▸ Отрывок

* * * * * * * * *

На другой день наступил Великий пост, сразу прекратились все выезды, вечера, театры, наступила тишина, что было очень приятно после суеты сезона балов и обедов.
На первой неделе я ни у кого не бывал, сидел у себя, занимался делами по опеке Михалкова. Приходилось решить вопрос, как быть с ним самим, все труднее и труднее было содержать его дома. Последнее время он был тих и спокоен, сидел целыми днями в кресле и не произносил ни слова, а если к нему приставали с вопросами, то он закрывал глаза и оставался так, пока не выходили из комнаты. Но такое спокойствие всегда бывало перед буйными припадками и ручаться нельзя было, чтобы он что-нибудь не выкинул. Переговоры с соопекунами и родными привели к необходимости поместить его в лечебницу, но не в России, а заграницей, где в некоторых лечебных заведениях имелись отдельные домики, в которых можно было бы его удобно устроить. Но раньше чем решить этот вопрос окончательно, я считал более правильным заручиться мнением специалистов и для этой цели устроить консилиум врачей. Решил с согласия соопекунов пригласить профессоров Рота и Корсакова и д-ра Буцке – директора больницы на Канатчиковой даче. Проф. Корсакова не оказалось, я пригласил тогда приват-доцента Сербского.

* * * * * * * * *

▸ Строки данных

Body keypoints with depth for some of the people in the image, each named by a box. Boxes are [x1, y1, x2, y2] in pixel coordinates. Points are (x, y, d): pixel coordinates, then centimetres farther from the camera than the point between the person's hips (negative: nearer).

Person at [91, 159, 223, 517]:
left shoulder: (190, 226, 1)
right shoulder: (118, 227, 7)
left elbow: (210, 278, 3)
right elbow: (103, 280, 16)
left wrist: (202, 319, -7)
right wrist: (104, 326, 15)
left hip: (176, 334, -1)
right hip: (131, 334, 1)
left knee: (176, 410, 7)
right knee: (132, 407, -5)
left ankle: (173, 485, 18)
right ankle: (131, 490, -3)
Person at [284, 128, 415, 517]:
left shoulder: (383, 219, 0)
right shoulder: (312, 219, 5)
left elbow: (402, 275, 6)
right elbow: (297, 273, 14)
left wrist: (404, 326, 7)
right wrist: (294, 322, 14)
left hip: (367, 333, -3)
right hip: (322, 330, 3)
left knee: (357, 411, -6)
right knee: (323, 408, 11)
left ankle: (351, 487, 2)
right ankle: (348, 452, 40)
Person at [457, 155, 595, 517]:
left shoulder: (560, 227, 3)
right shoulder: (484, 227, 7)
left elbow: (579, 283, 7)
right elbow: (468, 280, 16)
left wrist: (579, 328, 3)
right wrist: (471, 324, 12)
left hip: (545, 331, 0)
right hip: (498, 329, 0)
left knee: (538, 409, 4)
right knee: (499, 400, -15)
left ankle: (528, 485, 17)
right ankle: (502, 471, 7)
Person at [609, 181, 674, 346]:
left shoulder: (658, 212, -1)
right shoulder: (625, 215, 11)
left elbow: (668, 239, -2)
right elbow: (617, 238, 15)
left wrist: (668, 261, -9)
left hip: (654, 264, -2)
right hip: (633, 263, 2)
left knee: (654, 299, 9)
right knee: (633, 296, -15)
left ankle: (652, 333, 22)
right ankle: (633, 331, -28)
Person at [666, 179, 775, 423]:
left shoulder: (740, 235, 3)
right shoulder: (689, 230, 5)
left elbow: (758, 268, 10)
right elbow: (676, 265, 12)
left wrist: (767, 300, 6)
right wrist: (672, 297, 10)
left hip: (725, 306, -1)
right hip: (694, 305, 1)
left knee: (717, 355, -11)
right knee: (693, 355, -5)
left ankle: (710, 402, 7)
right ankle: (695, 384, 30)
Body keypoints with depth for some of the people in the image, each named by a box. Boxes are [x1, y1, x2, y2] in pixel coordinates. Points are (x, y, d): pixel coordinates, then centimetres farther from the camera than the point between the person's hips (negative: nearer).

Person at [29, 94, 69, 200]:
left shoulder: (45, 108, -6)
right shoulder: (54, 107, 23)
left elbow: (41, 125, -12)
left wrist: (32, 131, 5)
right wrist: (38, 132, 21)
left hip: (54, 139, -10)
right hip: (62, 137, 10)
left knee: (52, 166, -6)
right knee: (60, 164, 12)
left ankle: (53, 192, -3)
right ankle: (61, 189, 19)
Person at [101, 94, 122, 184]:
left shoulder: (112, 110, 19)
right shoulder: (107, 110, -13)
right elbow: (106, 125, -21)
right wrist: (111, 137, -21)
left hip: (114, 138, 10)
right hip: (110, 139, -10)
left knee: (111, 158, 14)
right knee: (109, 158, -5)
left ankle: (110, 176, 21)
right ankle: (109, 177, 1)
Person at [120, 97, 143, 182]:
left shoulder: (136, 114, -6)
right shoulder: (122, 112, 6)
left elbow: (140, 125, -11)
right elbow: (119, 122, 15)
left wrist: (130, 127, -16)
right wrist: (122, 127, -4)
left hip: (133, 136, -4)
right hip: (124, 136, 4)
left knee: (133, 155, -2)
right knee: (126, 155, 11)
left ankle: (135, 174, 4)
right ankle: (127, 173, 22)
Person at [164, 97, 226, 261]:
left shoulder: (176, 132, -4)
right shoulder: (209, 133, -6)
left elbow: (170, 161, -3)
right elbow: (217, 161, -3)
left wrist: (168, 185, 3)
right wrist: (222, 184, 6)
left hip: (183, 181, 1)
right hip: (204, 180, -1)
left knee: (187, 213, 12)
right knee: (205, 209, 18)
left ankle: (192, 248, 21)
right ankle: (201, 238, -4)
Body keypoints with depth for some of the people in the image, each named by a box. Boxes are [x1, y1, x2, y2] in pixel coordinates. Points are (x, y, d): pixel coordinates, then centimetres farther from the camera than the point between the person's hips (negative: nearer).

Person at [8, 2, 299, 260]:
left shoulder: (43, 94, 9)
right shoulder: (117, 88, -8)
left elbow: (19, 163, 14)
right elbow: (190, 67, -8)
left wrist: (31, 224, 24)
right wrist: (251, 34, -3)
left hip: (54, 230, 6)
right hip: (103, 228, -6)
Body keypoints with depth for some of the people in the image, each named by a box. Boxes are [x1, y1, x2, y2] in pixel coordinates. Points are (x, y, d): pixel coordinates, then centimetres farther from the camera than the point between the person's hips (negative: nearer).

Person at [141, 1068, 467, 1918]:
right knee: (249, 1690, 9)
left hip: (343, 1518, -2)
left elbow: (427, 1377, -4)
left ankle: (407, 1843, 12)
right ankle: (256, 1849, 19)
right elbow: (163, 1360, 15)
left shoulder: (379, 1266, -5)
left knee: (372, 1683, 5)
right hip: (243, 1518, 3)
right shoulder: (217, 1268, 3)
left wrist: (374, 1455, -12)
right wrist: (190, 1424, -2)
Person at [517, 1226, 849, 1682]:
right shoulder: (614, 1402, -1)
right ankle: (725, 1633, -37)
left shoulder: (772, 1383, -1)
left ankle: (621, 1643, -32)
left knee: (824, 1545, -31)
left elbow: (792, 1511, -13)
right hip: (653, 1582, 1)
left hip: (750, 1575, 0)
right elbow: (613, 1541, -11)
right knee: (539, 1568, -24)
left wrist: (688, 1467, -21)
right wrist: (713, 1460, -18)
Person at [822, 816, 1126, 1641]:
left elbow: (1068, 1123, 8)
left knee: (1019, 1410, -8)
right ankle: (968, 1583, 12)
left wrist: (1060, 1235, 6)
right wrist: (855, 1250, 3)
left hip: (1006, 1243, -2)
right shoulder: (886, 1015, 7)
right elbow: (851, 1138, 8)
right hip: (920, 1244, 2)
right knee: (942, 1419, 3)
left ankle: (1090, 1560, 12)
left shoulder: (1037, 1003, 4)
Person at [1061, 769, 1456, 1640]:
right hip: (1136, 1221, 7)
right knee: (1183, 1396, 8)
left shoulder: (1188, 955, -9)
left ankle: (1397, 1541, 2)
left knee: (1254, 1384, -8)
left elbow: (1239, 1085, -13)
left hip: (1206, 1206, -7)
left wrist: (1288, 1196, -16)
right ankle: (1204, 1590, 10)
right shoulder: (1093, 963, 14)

* * * * * * * * *

▸ Задания
**a)** Перескажите кратко, в виде списка, абзац отрывка, который начинается словами «На первой неделе я ни у кого не бывал», сохранив его основные факты.
**b)** Выпишите из отрывка дословно фрагмент, начиная со слов «На другой день» и заканчивая словами «балов и обедов.».

▸ Результаты выполнения
**a)**
- В первую неделю поста рассказчик никуда не выезжал и занимался делами по опеке Михалкова.
- Содержать Михалкова дома становилось всё труднее. Он целыми днями молча сидел в кресле, но такое спокойствие всегда предшествовало буйным припадкам.
- После переговоров с соопекунами и родными пришли к выводу, что его нужно поместить в лечебницу за границей, где можно удобно устроить его в отдельном домике.
- До окончательного решения рассказчик счел правильным собрать консилиум врачей.
- С согласия соопекунов на консилиум решили пригласить профессоров Рота и Корсакова и д-ра Буцке, директора больницы на Канатчиковой даче.
- Профессора Корсакова не оказалось, и вместо него пригласили приват-доцента Сербского.

**b)**
На другой день наступил Великий пост, сразу прекратились все выезды, вечера, театры, наступила тишина, что было очень приятно после суеты сезона балов и обедов.